Questa sull’antisemitismo e l’islamofobia è una discussione che negli Stati Uniti (e non solo) prosegue ormai da settimane e si aggrava ogni giorno che passa. Ci sono state le polemiche per i manifesti pro Palestina firmati dalle associazioni studentesche di Harvard e quelle per i volantini di Black Lives Matter in cui si “celebravano” i terroristi di Hamas che si sono paracadutati al Supernova Festival, dove hanno poi ucciso 260 persone. C’è stata la shitstorm attorno alla lettera pro Palestina pubblicata su Artforum, che ha portato al licenziamento del caporedattore David Velasco. Ci sono state i litigi tra gli sceneggiatori di Hollywood, con diversi scrittori ebrei che hanno accusato l’industria dell’intrattenimento di averci messo troppo tempo a pubblicare una dichiarazione ufficiale in cui si condannava Hamas per il massacro del 7 ottobre. Queste sono solo alcune delle discussioni avvenuto nell’ultimo mese e mezzo. Alle quali ora si aggiunge anche quella sul licenziamento di Sarandon da parte della sua agenzia e dell’attrice Melissa Barrera dalla produzione del nuovo film della saga di Scream.

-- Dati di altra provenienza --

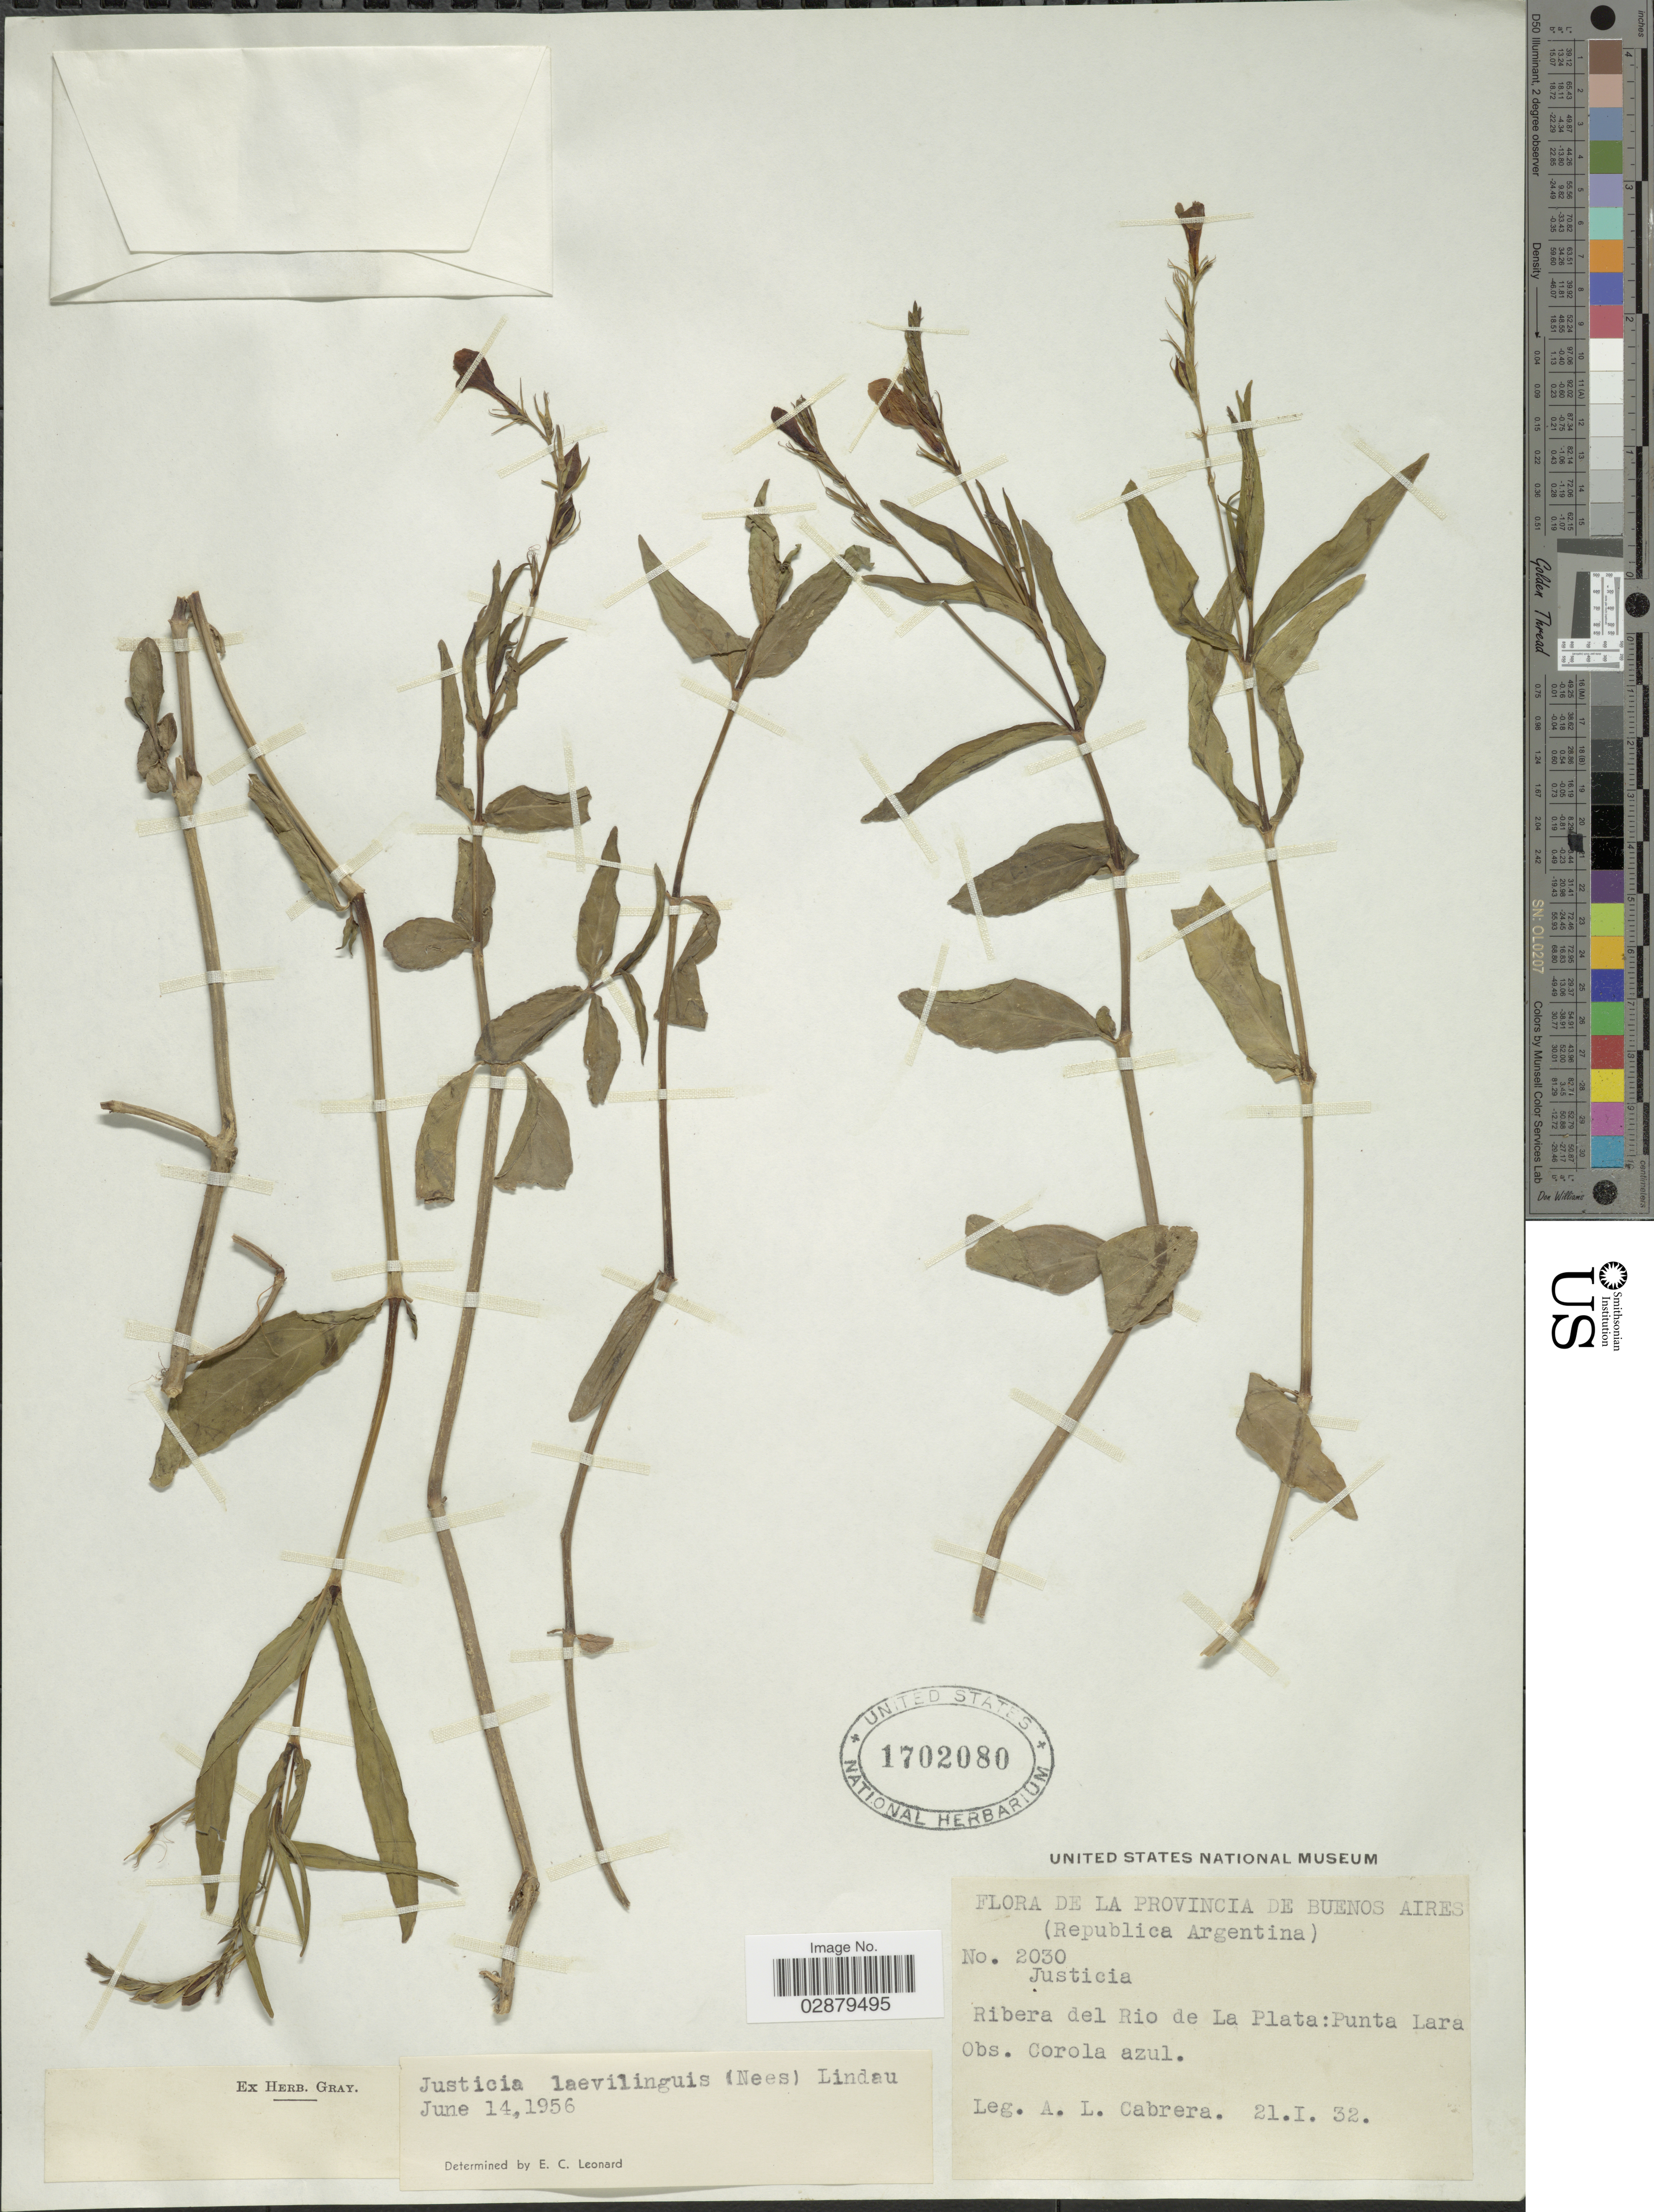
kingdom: Plantae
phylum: Tracheophyta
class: Magnoliopsida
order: Lamiales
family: Acanthaceae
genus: Justicia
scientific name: Justicia laevilinguis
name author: (Nees) Lindau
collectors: A. L. Cabrera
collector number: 2030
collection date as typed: Transcribed d/m/y: 21/1/32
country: Argentina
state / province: Buenos Aires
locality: (Republica Argentina). Ribera del Rio de La Plata: Punta Lara.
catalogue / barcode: US 1702080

Barrera è stata licenziata dopo aver postato su Instagram dei pesantissimi commenti sull’operazione militare che Israele sta portando avanti nella Striscia di Gaza: l’attrice ha definito quello che sta succedendo in Medio Oriente «genocidio e pulizia etnica» e ha descritto Israele come una «terra colonizzata». Spyglass Media Group ha annunciato il licenziamento di Barrera spiegando che «abbiamo una politica di tolleranza zero nei confronti dell’antisemitismo e dell’incitamento a qualsiasi forma di odio, compresi falsi riferimenti al genocidio e alla pulizia etnica […].